Source: Photo/Pediatric Environmental Health Specialty Unit, Boston Children’s Hospital
- Encourage healthy reading habits: Provide an adequate amount of light when they are reading, and discourage dim reading lamps or torchlight. Reading with dim lamps at an early age can cause eye strain.
- Regular eye checkups: Children should have their first eye exam at 6 months of age to ensure the normal development of their eyes. Always inform your child’s ophthalmologist/optometrist of any signs and symptoms.
Note: An ophthalmologist diagnoses and treats eye infections and diseases; they can also carry out eye surgeries. In contrast, optometrists specialize in prescribing and dispensing corrective lenses; however, they can also diagnose and treat certain eye diseases.

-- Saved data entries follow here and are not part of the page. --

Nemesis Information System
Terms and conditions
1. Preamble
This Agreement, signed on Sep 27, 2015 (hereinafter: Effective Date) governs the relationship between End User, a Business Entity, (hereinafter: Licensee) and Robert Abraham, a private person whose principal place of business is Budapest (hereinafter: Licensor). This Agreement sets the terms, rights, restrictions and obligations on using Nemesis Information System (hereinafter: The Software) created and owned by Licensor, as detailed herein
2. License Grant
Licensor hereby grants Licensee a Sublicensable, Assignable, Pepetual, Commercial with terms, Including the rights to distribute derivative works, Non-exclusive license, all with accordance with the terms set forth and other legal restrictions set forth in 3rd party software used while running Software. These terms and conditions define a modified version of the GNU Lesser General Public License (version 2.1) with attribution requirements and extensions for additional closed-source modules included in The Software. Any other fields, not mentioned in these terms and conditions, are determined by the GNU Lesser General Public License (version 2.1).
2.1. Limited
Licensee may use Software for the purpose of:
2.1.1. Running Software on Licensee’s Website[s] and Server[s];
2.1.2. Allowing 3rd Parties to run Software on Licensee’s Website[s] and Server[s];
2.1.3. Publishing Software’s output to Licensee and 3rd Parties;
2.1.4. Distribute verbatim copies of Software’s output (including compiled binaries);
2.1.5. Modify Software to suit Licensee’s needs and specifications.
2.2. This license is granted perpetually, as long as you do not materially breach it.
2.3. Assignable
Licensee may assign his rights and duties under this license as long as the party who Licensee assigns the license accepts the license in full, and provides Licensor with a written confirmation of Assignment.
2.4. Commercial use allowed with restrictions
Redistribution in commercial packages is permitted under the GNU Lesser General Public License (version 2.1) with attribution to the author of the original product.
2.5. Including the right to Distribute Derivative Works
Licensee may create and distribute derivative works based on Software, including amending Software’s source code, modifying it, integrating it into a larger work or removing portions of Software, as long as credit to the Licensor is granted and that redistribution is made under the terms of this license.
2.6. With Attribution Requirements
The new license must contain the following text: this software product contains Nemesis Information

Can Kids Outgrow Bad Eyesight?
The truth is, children can outgrow certain vision problems, particularly those caused by changes in the shape of the eye during development, for example, lazy eyes, hyperopia, myopia, and astigmatism. As children grow, the shape of their eyes improves, and this condition eventually goes away.
This explains why some children eventually get rid of their prescription glasses. However, this isn’t the case for every child, explaining why other children wear glasses from childhood to adulthood.

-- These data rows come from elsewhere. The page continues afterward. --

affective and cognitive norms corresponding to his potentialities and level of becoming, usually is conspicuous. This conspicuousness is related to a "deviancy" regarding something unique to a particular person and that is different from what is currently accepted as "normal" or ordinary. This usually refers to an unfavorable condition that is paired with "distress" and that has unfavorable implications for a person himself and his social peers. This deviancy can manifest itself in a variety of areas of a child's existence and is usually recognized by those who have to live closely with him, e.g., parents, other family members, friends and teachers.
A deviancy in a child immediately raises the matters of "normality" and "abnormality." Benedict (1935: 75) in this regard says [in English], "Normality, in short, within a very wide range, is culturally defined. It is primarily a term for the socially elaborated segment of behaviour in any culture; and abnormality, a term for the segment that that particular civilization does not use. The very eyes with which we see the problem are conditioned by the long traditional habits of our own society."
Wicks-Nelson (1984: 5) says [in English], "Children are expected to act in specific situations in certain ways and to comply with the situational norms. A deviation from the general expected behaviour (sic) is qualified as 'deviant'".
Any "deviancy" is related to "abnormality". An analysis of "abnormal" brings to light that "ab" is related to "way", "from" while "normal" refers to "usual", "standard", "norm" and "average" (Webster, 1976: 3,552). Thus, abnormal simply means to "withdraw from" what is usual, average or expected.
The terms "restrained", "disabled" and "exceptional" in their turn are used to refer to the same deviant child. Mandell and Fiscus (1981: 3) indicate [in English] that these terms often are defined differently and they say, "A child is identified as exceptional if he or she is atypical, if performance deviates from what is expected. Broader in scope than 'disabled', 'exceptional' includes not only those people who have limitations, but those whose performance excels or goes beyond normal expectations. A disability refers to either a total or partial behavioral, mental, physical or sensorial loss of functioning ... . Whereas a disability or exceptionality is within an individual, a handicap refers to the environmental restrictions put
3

Vision problems are disorders or diseases that affect eyesight and they’re experienced by both children and adults. Early diagnosis often helps in managing these conditions, especially in glaucoma and myopia.
However, this means that you’ll have to keep an eye out for any signs and symptoms your child presents with. Apart from complaints about the eyes, poor academic performance is also an indicator of bad eyesight in children.
Perhaps, the easiest and fastest way to ensure an early diagnosis is to take your child for regular eye examinations.